Spring Has Arrived! Time to get outside and get involved!
We invite you, your friends, and family to come to the CATS Grand Hike to the Essex Inn on May 14! REGISTER NOW! Begin in Wadhams and hike to the Essex Inn. Enjoy the BLOCK PARTY with live music, food and drinks, and restorative yoga and massage! Facebook your friends to spread the word about this great local event.
The Coot Hill Bird Walk & Hawk Watch on Saturday morning, April 23 is one of our most spectacular outings. You’ll see fabulous views and migrating hawks coasting along the thermals. Click here for more information and to register.
Also on Saturday April 23, Pok-O-MacCready Outdoor Education Center and the Town of Willsboro are celebrating Earth Day by hosting the 2nd annual Green Up Willsboro Day. Meet at the Willsboro Town Hall at 10:00 a.m. Don’t live in Willsboro? Feel free to start your own Green Up Day and then come to the picnic starting at 3:00 p.m.!

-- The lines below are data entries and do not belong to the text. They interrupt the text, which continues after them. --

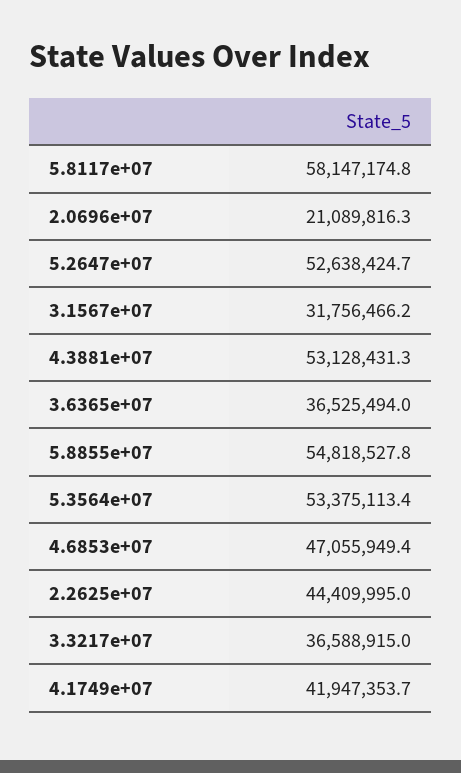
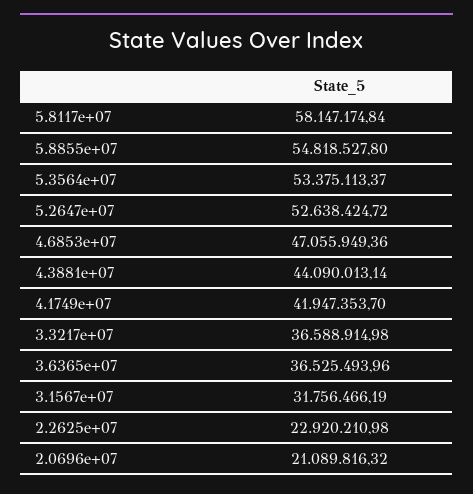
  {
    "5.8117e+07": 58147174.84,
    "2.0696e+07": 21089816.32,
    "5.2647e+07": 52638424.72,
    "3.1567e+07": 31756466.19,
-   "4.3881e+07": 53128431.3,
+   "4.3881e+07": 44090013.14,
    "3.6365e+07": 36525493.96,
    "5.8855e+07": 54818527.8,
    "5.3564e+07": 53375113.37,
    "4.6853e+07": 47055949.36,
-   "2.2625e+07": 44409995,
+   "2.2625e+07": 22920210.98,
    "3.3217e+07": 36588914.98,
    "4.1749e+07": 41947353.7
  }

On Monday, May 2 at 6:30 pm, the Boquet River Association’s annual meeting is at the Hand House in Elizabethtown featuring CATS board member Dr. Danielle Garneau, associate professor in earth & environmental science at SUNY Plattsburgh. She will give a presentation on microplastics pollution in Lake Champlain. The meeting is open to the public and all are invited to attend.
Trail of the Week
This week we suggest Rattlesnake Mountain Trail. The trailhead is located on Rt 22, 5 miles south of I-87 Exit 33 or 3 miles north of Willsboro. The Trailhead isn’t marked with a CATS marker, so check your mileage and look for cars parked in the parking lot on the east side of Rt. 22 across from the Long Pond Cabins. The 3 mile round trip trail follows an old road and then turns left and climbs steeply to the summit, where you will look out over Willsboro Point and enjoy fabulous views of Lake Champlain.

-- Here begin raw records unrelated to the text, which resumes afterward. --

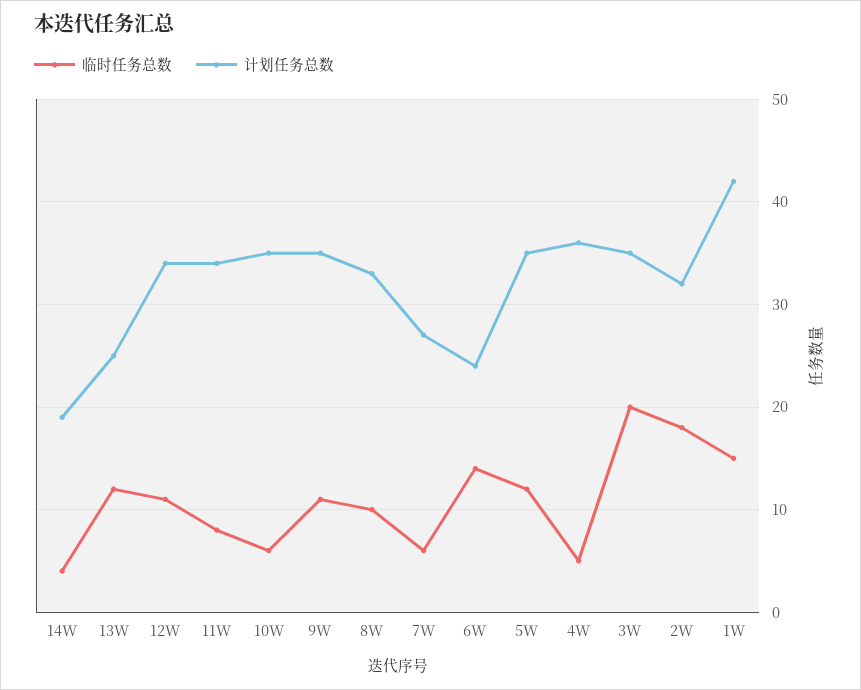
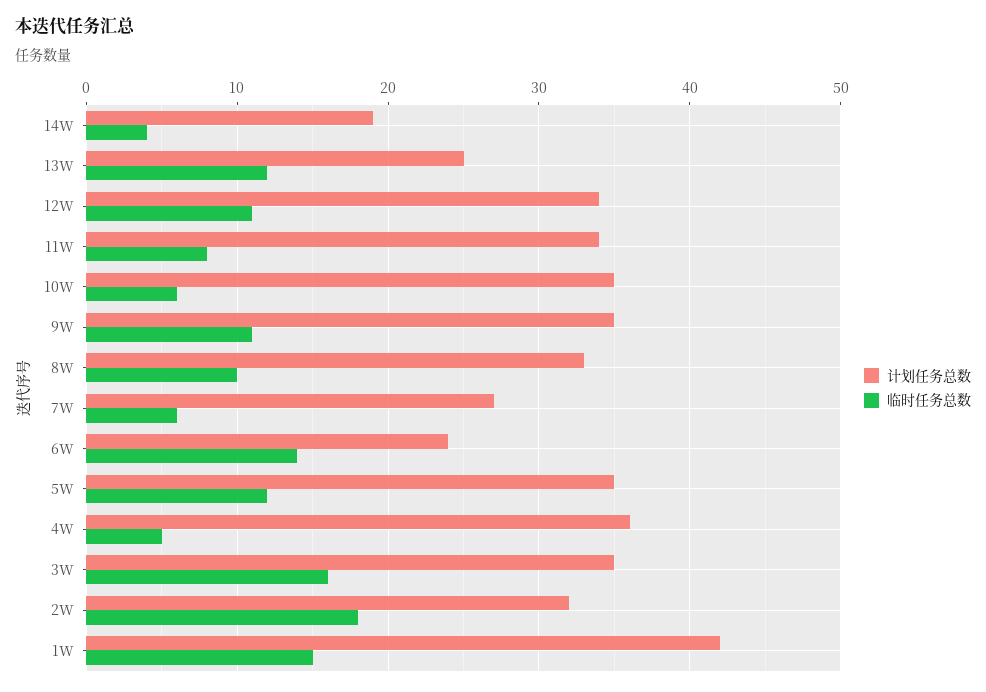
  {
    "临时任务总数": {
      "14W": 4,
      "13W": 12,
      "12W": 11,
      "11W": 8,
      "10W": 6,
      "9W": 11,
      "8W": 10,
      "7W": 6,
      "6W": 14,
      "5W": 12,
      "4W": 5,
-     "3W": 20,
+     "3W": 16,
      "2W": 18,
      "1W": 15
    },
    "计划任务总数": {
      "14W": 19,
      "13W": 25,
      "12W": 34,
      "11W": 34,
      "10W": 35,
      "9W": 35,
      "8W": 33,
      "7W": 27,
      "6W": 24,
      "5W": 35,
      "4W": 36,
      "3W": 35,
      "2W": 32,
      "1W": 42
    }
  }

Part 10 – Conservation Easement Success Stories
CE Success Story #1 – Dick and Leanna DeNeale wanted to conserve their 318-acre property just north of Essex on Route 22 but the potential costs were a deterrent. Then the federal government renewed a tax incentive to encourage people to donate conservation easements—but for just two years. That gave us a brief window to work with the DeNeales so they could deduct 50% from their gross adjusted income instead of just 30% and have sixteen years to make those deductions instead of six. So, if they earned $50,000/year and the easement was worth $300,000, they could deduct $25,000 from their gross adjusted income and do that for twelve years to gain the full benefit of their donated CE (using the old formula, they could deduct $15,000 for six years which would allow them to deduct only $90,000 of the $300,000 donated value).
Another benefit is the donated CE allows them to get a New York State income tax credit of 25% of their property taxes every year. That credit applies to them and all subsequent owners of the property. It does not lower the property taxes paid on the property but allows them to deduct that amount from their New York State income taxes.
Then we received a “transaction grant” from NYS Conservation Partnership Program administered by the Land Trust Alliance that covered our legal and staff costs plus the DeNeale’s survey cost. So, these great programs enabled the DeNeales to protect their beautiful property and allowed us to build the Ancient Oaks Trail. Final good news—the temporary federal tax incentives that benefited the DeNeales were just made permanent.